La figure 2b présente, quant à elle, une estimation des prélèvements en eau de l’irrigation pour les mêmes années, réalisée cette fois-ci à l’échelle des sous-secteurs hydrographiques, unités spatiales élémentaires utilisées le plus couramment par les spécialistes et les gestionnaires de l’eau. Si ces prélèvements ont globalement diminué à l’échelle du bassin du Rhône, ils ont pu augmenter localement, notamment dans les régions d’irrigation intensive du centre et du nord du bassin.

Ces cartes sont représentatives de la posture générale adoptée tout au long de cette recherche: l’irrigation est à la fois considérée comme un type particulier d’agriculture et comme un usage de l’eau. Elles montrent bien la nécessité de relativiser les inquiétudes quantitatives sur les ressources en eau, que ce soit dans le temps et/ou dans l’espace. L’irrigation n’est pas toujours responsable d’une surconsommation des ressources en eau dans le bassin du Rhône, du moins pas partout, pas tout le temps…

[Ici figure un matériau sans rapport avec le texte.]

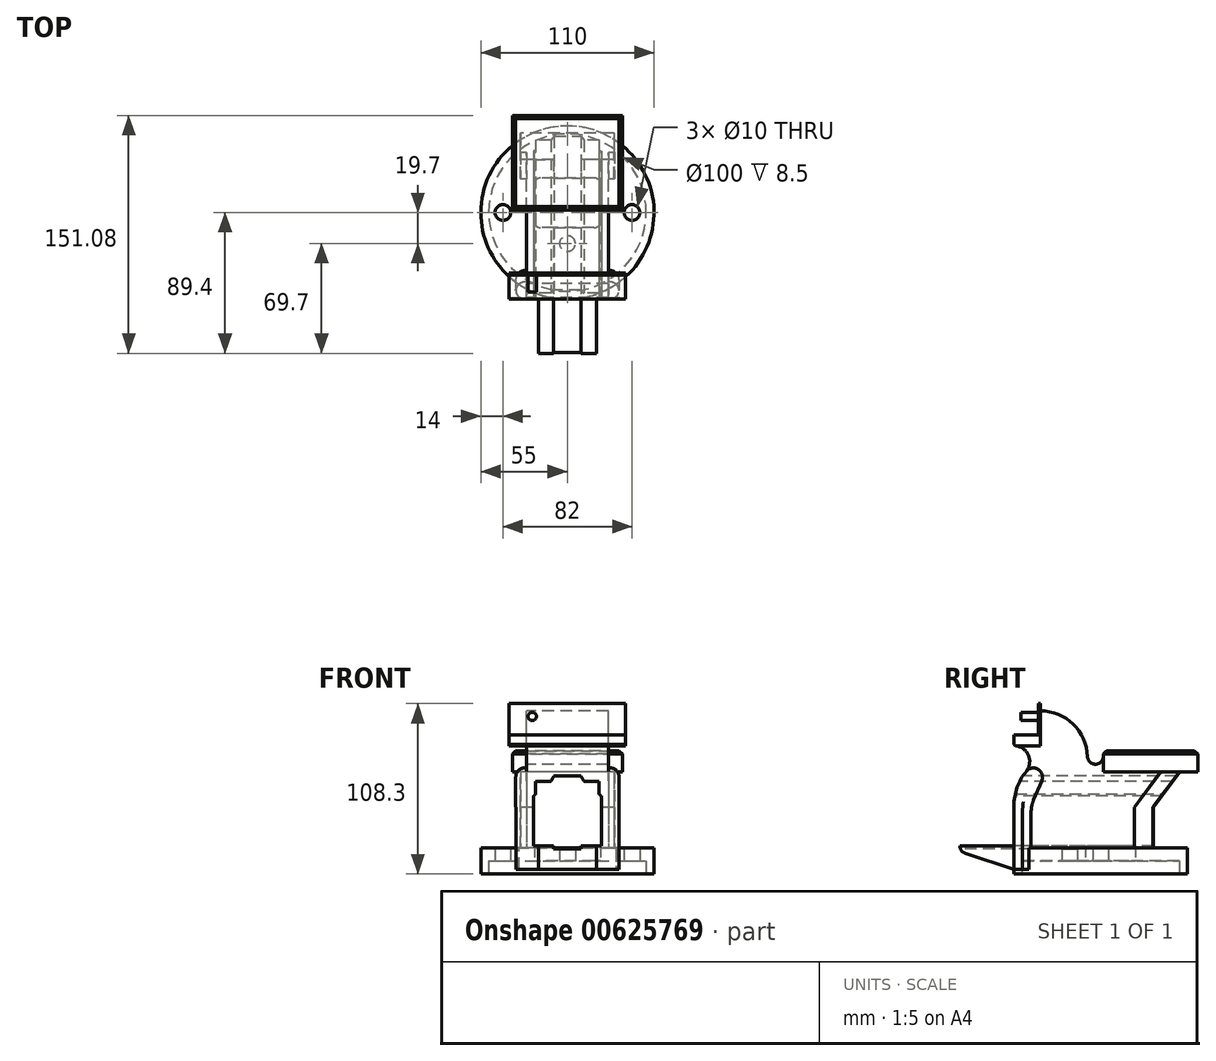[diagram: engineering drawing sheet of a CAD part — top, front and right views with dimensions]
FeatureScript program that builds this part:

Dans cette recherche, la carte n’est pas une simple illustration. Certes, elle permet de présenter des résultats sous une forme très efficace, et de répondre ainsi aux attentes des principaux acteurs de l’eau. Mais elle permet surtout d’étayer une réflexion proprement géographique qui repose sur la structuration de l’espace et l’emboîtement des échelles d’analyse.

Référence de la thèse

RICHARD-SCHOTT F. (2010). L’irrigation dans le bassin du Rhône - Gestion de l’information géographique sur les ressources en eau et leurs usages. Lyon: Université Lyon 2, thèse de doctorat de géographie 596 p. + un CD-Rom regroupant le Système d’Information sur le bassin du Rhône, l’Atlas sur l’irrigation dans le bassin du Rhône et un album photo.